**Фрагмент текста:**
При этом сейчас люди делают мемы и не называют себя художниками, да вообще сегодня творчество принимает миллион разных форм, и люди, которые творят, уже даже не задумываются, художники они или нет, есть арт-система или нет ее. У них есть пространство творческого высказывания, есть инструменты, и им наплевать, они находят своих зрителей. Мы как бы за это — за то, чтобы быть открытым для технологии, экспериментировать с ней и понимать, как она влияет на общество, на мир, на политику. Потому что политика сейчас тоже приобретает новые формы благодаря технологиям.
— То есть, например, постинтернет-эстетика для тебе тоже неприемлема?
— Постинтернет — это как раз стремление оживить закисающие традиционные виды искусства с помощью новой эстетики, идущей из интернета и новых технологий. Когда мы говорим о новой эстетике, о постинтернете, видим инсталляции, картины на стене, видео — все то же самое, только расцвеченное новой визуальностью. Все те же формы, которые определяются рынком, и мы их кушаем. На мой взгляд, это абсолютно реакционное явление.
— А когда вы на «Артомате» распечатываете фигурки — это не то же самое?

**Перечень записей:**

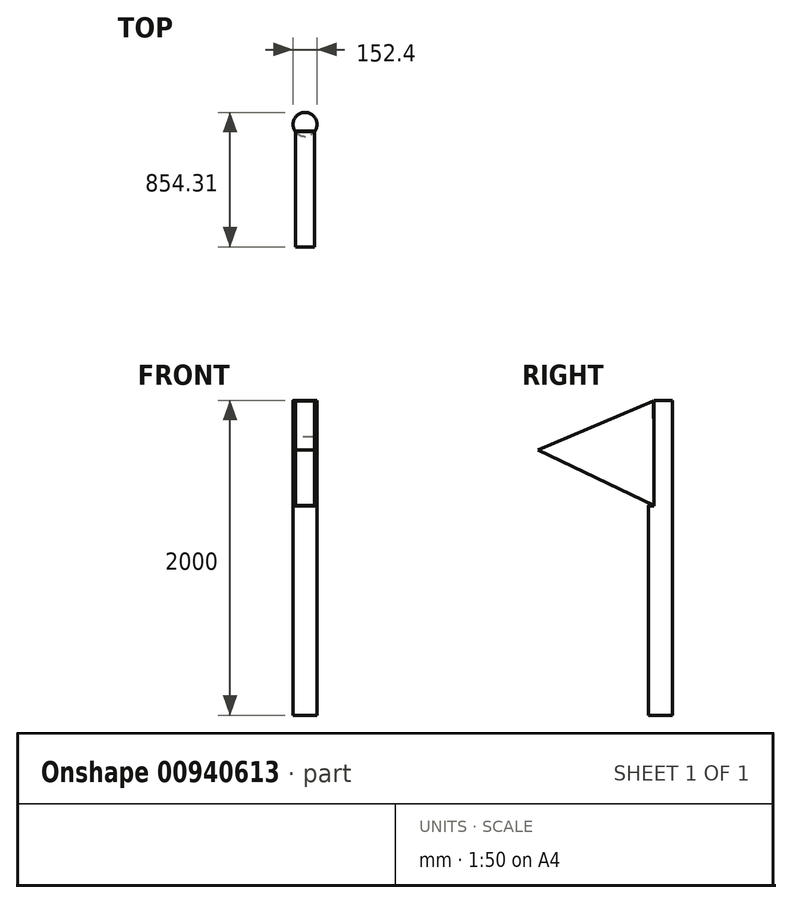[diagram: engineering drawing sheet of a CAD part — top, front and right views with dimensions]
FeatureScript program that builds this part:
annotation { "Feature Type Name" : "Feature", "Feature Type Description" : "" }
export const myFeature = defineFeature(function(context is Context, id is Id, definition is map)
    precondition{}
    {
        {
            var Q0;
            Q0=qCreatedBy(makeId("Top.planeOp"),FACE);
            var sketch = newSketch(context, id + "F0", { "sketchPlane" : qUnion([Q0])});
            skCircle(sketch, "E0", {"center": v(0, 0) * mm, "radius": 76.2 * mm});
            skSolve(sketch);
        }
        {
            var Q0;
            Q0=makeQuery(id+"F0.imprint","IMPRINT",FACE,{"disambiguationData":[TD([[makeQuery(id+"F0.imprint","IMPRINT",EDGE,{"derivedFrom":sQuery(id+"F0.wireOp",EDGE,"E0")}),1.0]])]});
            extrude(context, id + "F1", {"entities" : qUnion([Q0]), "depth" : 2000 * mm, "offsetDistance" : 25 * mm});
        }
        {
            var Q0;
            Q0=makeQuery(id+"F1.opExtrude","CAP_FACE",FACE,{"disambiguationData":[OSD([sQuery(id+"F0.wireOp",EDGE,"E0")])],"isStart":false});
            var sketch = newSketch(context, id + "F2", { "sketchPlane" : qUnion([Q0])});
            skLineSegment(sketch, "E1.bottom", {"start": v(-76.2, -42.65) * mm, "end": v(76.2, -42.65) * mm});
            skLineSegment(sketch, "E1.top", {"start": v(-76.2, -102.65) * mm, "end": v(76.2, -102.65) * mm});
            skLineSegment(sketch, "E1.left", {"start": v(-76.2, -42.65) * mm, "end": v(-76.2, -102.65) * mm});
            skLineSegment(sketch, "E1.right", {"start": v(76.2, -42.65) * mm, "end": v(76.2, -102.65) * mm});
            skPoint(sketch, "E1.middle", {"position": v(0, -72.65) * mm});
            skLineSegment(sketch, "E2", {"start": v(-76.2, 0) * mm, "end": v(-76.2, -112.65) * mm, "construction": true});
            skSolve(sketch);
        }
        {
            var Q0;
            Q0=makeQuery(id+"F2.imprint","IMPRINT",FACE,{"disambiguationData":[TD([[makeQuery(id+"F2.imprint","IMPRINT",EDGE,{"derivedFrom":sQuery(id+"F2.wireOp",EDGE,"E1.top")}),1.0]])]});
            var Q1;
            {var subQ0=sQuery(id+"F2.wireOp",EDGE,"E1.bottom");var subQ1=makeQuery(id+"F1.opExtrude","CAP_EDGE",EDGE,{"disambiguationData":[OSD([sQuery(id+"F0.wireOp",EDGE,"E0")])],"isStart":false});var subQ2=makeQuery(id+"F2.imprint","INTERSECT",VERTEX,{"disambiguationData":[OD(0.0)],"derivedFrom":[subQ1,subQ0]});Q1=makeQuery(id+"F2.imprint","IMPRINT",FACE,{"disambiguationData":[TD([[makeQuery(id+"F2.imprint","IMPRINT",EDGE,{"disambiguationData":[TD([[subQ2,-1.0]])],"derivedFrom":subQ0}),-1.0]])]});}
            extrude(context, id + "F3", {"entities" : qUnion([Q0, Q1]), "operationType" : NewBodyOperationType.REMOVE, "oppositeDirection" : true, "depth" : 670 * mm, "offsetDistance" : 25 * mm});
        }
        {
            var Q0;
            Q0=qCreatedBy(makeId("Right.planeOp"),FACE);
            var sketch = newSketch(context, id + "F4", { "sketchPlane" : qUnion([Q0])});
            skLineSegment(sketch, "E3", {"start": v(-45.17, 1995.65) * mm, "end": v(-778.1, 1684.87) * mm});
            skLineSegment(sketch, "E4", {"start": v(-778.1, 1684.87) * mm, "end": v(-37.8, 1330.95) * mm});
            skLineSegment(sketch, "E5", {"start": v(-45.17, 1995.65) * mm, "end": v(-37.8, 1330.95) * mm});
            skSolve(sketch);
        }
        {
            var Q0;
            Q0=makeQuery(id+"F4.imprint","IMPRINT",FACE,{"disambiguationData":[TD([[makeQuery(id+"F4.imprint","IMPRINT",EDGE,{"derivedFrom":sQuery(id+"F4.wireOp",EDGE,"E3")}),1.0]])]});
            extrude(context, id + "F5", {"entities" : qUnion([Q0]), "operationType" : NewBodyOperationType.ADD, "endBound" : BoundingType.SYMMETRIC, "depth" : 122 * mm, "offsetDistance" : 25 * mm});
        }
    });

**Задание A:**
Подсчитайте строки в записях, где встречается строка «context». В ответе укажите только число.
**Задание B:**
Напишите продолжение интервью об искусстве и новых технологиях, начав сразу после последней реплики.

**Ответ к заданию A:**
7

**Ответ к заданию B:**
— Это довольно критическое произведение! Оно как раз говорит нам о том, что в голове у каждого есть алгоритм и сейчас есть такие-то алгоритмы, ими пользуется огромное количество художников. Кстати говоря, когда говоришь художникам: вы занимайтесь именно этим, — они не хотят этого замечать. Вот была выставка группы «Синие носы», еще в старой Галерее Гельмана: они просто показывали там по две картинки — оригинал западного художника и копию, такое же произведение российского художника. Продемонстрировали, насколько неоригинально российское искусство, насколько фактически это карго-культ западного искусства. И что, думаешь, большим успехом эта выставка пользовалась? Никто не хочет смотреть в глаза очевидности! Все хотят видеть себя гениями, которые открыли нечто новое. Но есть некоторые объективные обстоятельства: ты родился и живешь в России с ее историей, культурой, и ты не можешь существовать вне ее. А все хотят быть первопроходцами, так сказать, на пустом месте, вот в чем дело.
Только начавший распускаться цветочек срывается и несется в институциональный ад. Давай, фигачь!
— Кстати, в рамках «Электромузея» вы как-то исследуете российский контекст или работаете с ним?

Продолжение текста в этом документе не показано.